Daisy Daisy

by bazemayonnaise



Series: Caring and Caring [2]
Category: Whitechapel (TV)
Genre: Babysitting, Family Feels, M/M, soft feelings only
Language: English
Status: Completed
Published: 2020-05-27
Updated: 2020-05-27
Packaged: 2021-03-02 23:01:33
Rating: General Audiences
Warnings: No Archive Warnings Apply
Chapters: 1
Words: 3,870
Publisher: archiveofourown.org
Story URL: https://archiveofourown.org/works/24404731
Author URL: https://archiveofourown.org/users/bazemayonnaise/pseuds/bazemayonnaise
Summary: They’d made quite the name for themselves in the station; or at least, Kent had. Together they’d get a plea for help from a desperate parent who needed a trusted member of society on short notice, and depending on the status of their most recent case, Kent and Chandler might accept.Llewelyn shows up on their doorstep one evening looking desperate.
Relationships: Joseph Chandler/Emerson Kent
Series: Caring and Caring [2]
Series URL: https://archiveofourown.org/series/1762351
Comments: 4
Kudos: 38





	Daisy Daisy

**Author's Note:**

  * For [steviekat](https://archiveofourown.org/users/steviekat/gifts).



> What's up it's me, yer boy, showing up to the fandom 5 years on with a sequel to a fic I found in my drafts from 2015.

Kent and Chandler have become quite good at baby-sitting. It’s gotten easier as Charlie has grown up, of course, now she’s able to actually vocalise what’s wrong, as opposed to wordlessly bawling any time she’s inconvenienced. 

She liked Uncle Joe to read her her bed-time stories because, she said, he could do the voices well, and he read at the right speed. He was also big enough to house her in his lap as they read, when Kent was slightly too thin and bony to be comfortable doing the same.  
She liked Uncle Em to sing her songs about scenarios she made up. Uncle Em was the more creative one who could, unlike Uncle Joe, cater to her going off-genre, usually leaving Chandler floundering. He didn’t understand how Thumbelina could ride Dumbo into battle against creatures from the Jurassic, whereas Kent could do so while adding in a bridge about the forest sprites and their love of unicorns. There were some days Chandler was genuinely concerned Kent and Charlie were on acid. 
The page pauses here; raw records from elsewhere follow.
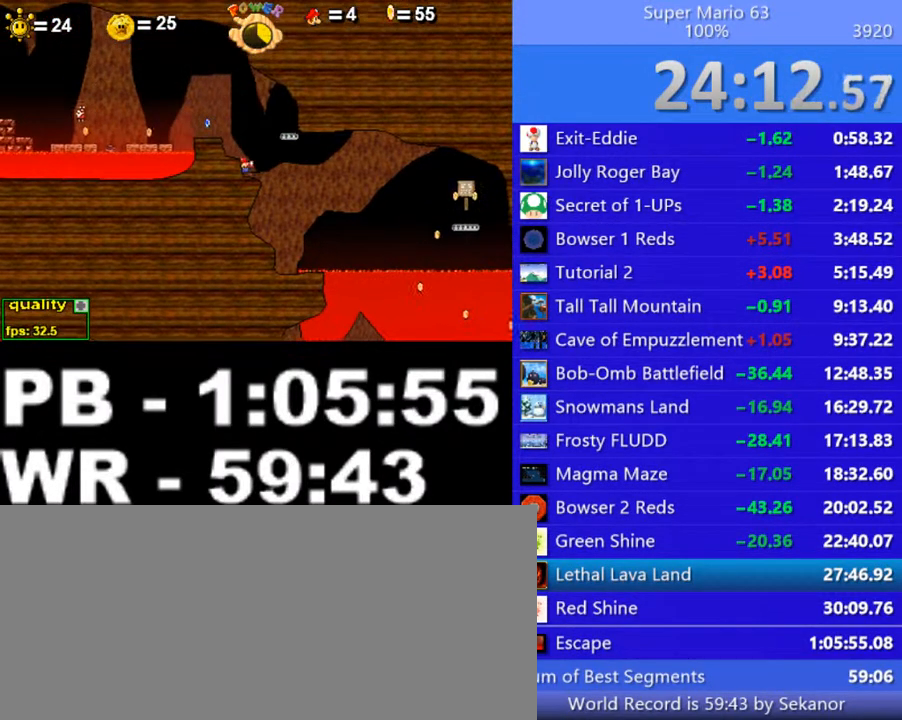
{"keys": [], "events": [[150, "left", "up"], [150, "up", "up"], [400, "up", "down"], [500, "up", "up"]]}
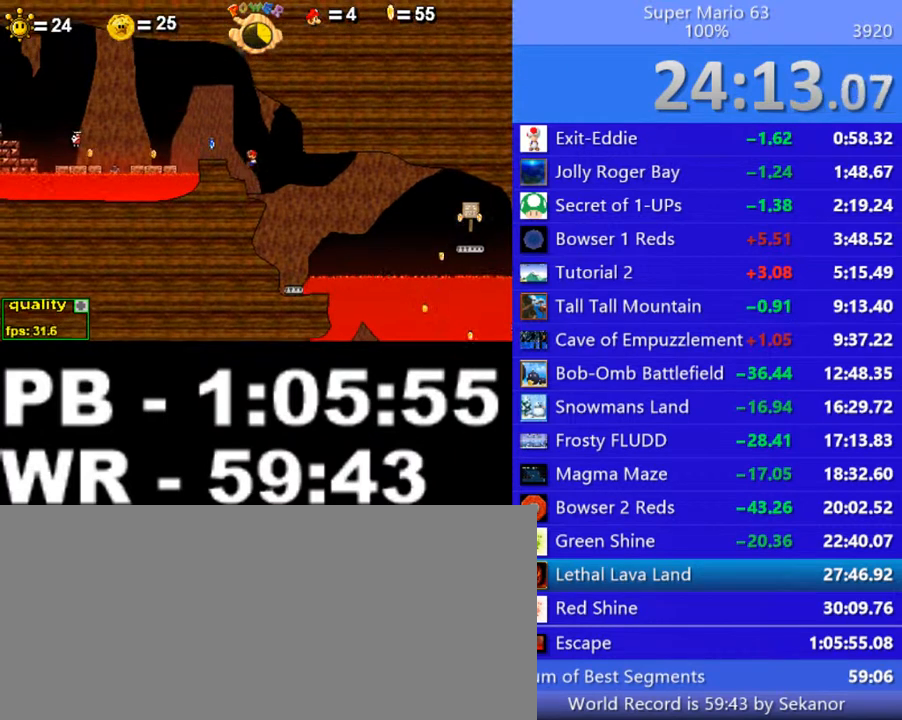
{"keys": ["left", "up"], "events": [[350, "up", "down"], [500, "left", "down"]]}
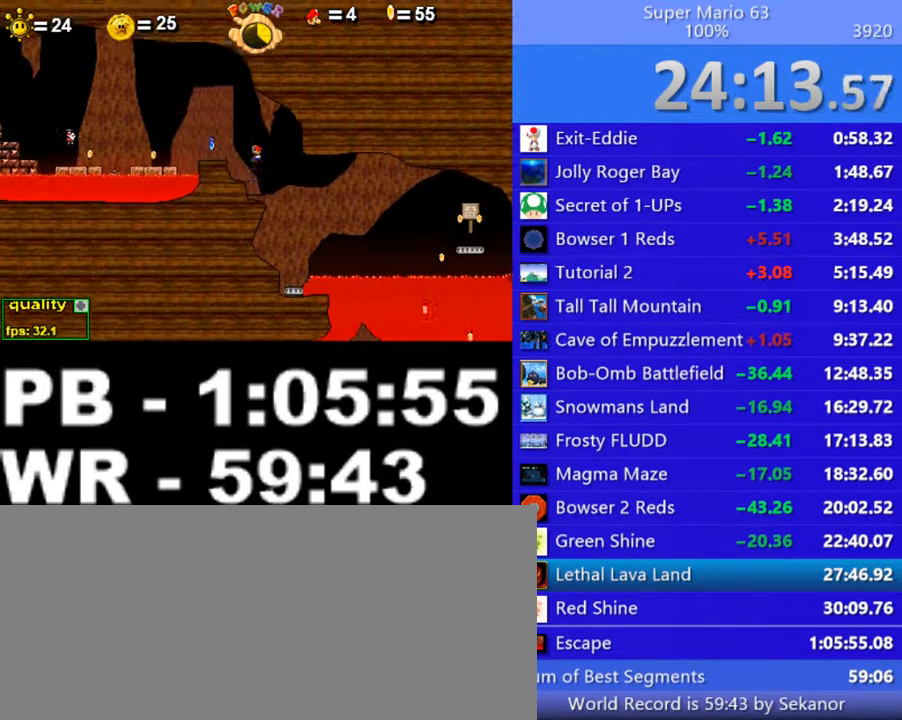
{"keys": ["down", "left"], "events": [[100, "up", "up"], [500, "down", "down"]]}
They’d made quite the name for themselves in the station; or at least, Kent had. Somewhere along the line, someone had removed Chandler’s name from the rumour, dismissing his part in the events as created in the endless chinese-whisper that circulated. Together they’d get a plea for help from a desperate parent who needed a trusted member of society on short notice, and depending on the status of their most recent case, Kent and Chandler might accept. 

Llewelyn showed up on their doorstep one evening looking desperate. 

“Caroline?” Kent asked, trying not to make her too awkward as he straightened his t-shirt. He’d not been wearing it a second ago, and he’s not entirely sure it’s on the right way around.

“Emerson- sorry- I-” Llewelyn looked down at her arms, then up at Kent. “It’s only, I was taking him to my sister’s, but she’s had an accident, and he hates loud noises, but my partner’s on vacation and-” 

“Would you like to come in?” Kent asked, worried. 

She glanced over her shoulder at where a car was waiting, inside lights on, someone in the passenger seat. Kent could just about make out a man staring back, his face a mirror of Caroline’s.

“My brother- he’s worried about his wife- I have to get going before he tries to drive there himself...” 

She looked back down again, startled by Kent lifting her burden and hefting him in the crook of his arms. He can’t imagine Chandler will say no, not with his developing affection for children, but this one… this one is tiny.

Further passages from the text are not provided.